▶ **Your objective**:
Copy out every line from the very first one down through the line containing "gives is the", both ends included, keeping each line word for word.

Start of Block

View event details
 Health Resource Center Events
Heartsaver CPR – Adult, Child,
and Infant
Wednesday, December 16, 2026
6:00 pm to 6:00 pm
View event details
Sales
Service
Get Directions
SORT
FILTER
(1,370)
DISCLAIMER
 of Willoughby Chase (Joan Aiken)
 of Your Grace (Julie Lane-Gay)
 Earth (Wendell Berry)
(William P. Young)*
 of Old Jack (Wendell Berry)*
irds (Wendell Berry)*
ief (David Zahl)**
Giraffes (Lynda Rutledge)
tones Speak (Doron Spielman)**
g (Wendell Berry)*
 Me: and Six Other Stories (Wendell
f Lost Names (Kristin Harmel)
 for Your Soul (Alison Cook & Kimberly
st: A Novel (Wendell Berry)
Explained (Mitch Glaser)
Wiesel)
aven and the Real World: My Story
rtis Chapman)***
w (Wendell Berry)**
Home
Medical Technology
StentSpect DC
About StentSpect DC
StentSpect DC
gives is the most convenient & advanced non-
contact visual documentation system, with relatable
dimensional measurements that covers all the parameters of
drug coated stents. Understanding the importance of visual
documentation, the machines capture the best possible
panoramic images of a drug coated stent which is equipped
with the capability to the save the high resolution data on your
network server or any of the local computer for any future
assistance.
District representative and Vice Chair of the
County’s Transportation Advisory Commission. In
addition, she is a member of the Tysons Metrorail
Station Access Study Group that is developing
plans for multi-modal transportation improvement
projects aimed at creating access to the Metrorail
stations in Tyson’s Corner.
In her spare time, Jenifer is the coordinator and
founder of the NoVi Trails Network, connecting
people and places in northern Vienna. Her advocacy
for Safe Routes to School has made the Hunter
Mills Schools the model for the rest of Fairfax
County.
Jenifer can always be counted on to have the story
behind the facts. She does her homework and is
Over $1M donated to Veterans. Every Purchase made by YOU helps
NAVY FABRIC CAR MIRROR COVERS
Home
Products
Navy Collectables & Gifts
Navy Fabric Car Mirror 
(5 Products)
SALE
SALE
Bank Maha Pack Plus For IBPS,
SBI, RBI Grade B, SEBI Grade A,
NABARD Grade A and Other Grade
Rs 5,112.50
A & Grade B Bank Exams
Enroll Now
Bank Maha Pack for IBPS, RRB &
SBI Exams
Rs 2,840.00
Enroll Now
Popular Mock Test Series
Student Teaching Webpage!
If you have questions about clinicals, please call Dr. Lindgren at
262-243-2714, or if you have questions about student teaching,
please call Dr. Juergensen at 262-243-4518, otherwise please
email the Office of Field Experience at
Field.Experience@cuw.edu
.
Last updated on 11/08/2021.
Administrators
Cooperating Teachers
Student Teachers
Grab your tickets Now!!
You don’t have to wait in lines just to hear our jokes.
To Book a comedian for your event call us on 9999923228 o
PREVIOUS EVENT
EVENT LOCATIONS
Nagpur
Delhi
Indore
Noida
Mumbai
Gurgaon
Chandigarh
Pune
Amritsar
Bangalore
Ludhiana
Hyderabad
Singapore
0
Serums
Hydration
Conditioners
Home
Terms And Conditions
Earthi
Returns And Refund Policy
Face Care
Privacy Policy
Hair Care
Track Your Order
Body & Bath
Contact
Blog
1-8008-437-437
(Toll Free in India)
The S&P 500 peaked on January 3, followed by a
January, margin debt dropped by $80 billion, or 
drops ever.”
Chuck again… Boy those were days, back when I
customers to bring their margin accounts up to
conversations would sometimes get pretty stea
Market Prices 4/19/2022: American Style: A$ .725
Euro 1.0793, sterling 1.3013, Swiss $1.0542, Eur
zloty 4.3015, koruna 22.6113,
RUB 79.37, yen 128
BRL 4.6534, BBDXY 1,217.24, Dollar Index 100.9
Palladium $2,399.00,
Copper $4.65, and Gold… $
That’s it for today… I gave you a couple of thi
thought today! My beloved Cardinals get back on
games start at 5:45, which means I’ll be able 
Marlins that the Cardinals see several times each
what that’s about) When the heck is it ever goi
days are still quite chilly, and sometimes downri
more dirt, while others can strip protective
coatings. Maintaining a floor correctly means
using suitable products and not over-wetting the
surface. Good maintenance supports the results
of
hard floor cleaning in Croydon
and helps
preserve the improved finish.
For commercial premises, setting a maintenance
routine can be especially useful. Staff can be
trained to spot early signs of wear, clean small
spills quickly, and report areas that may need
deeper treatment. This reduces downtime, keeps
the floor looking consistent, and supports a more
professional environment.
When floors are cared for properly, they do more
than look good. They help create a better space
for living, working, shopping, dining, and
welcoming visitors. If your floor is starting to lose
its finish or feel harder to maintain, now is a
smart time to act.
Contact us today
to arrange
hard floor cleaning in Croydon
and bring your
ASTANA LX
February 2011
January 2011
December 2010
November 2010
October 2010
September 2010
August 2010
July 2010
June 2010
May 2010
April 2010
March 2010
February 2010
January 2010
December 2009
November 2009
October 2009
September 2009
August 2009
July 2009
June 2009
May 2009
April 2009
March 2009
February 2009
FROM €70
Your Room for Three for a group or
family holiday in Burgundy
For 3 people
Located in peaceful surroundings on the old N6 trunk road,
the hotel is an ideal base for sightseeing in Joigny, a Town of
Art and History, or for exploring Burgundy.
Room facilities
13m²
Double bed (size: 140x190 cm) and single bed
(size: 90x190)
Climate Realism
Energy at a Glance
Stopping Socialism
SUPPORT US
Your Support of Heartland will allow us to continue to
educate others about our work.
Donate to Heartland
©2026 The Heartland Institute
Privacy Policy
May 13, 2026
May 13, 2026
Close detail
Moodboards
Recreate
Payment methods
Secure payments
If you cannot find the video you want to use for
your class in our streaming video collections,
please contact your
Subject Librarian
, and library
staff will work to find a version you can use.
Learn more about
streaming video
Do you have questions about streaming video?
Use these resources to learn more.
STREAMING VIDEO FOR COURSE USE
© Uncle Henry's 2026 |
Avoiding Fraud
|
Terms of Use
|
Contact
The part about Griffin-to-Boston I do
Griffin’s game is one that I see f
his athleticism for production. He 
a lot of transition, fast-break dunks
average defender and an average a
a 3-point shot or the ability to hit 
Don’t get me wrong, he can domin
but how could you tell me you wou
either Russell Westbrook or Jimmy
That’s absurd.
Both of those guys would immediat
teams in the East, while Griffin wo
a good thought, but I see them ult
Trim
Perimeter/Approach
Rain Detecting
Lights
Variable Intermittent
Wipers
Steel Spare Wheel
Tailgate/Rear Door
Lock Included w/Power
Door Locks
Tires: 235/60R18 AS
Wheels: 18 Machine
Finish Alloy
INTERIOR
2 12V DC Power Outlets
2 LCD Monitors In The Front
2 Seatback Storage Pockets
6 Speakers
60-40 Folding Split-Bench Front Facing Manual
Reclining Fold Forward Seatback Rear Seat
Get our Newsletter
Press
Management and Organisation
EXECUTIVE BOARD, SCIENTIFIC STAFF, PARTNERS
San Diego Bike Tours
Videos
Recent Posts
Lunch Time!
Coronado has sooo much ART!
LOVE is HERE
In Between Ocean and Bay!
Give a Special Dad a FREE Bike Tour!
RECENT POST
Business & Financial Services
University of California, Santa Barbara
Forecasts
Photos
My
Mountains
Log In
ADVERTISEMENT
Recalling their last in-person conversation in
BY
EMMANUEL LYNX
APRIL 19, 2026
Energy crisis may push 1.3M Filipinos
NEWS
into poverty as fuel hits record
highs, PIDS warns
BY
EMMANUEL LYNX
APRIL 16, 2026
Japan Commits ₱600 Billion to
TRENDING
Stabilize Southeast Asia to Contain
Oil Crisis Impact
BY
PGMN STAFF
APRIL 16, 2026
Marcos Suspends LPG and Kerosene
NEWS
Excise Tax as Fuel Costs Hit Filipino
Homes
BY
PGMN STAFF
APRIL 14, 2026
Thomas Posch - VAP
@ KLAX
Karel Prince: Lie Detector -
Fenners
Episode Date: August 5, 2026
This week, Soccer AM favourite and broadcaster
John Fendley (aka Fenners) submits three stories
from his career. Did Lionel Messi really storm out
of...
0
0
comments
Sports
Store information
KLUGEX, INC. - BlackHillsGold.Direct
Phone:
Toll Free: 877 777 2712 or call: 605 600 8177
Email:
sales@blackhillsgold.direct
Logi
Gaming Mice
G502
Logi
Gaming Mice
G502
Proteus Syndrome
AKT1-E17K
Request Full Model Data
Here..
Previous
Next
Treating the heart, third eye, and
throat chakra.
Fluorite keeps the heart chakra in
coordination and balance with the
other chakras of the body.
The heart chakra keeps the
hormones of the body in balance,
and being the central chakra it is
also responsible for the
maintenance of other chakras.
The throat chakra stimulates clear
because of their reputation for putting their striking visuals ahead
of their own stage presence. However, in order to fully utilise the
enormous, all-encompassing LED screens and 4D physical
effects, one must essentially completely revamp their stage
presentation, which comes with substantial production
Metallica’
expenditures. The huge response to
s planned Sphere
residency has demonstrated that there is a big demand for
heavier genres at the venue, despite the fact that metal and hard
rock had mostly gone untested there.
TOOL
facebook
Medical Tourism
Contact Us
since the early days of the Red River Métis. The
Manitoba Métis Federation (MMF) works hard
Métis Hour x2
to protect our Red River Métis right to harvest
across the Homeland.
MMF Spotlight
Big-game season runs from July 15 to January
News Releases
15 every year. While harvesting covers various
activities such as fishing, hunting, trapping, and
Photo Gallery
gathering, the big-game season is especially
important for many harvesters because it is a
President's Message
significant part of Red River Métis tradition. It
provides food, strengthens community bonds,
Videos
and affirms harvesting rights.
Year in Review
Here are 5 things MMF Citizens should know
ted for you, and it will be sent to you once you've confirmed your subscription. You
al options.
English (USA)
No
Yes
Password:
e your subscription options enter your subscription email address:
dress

End of Block

▶ **Response area**:
View event details
 Health Resource Center Events
Heartsaver CPR – Adult, Child,
and Infant
Wednesday, December 16, 2026
6:00 pm to 6:00 pm
View event details
Sales
Service
Get Directions
SORT
FILTER
(1,370)
DISCLAIMER
 of Willoughby Chase (Joan Aiken)
 of Your Grace (Julie Lane-Gay)
 Earth (Wendell Berry)
(William P. Young)*
 of Old Jack (Wendell Berry)*
irds (Wendell Berry)*
ief (David Zahl)**
Giraffes (Lynda Rutledge)
tones Speak (Doron Spielman)**
g (Wendell Berry)*
 Me: and Six Other Stories (Wendell
f Lost Names (Kristin Harmel)
 for Your Soul (Alison Cook & Kimberly
st: A Novel (Wendell Berry)
Explained (Mitch Glaser)
Wiesel)
aven and the Real World: My Story
rtis Chapman)***
w (Wendell Berry)**
Home
Medical Technology
StentSpect DC
About StentSpect DC
StentSpect DC
gives is the most convenient & advanced non-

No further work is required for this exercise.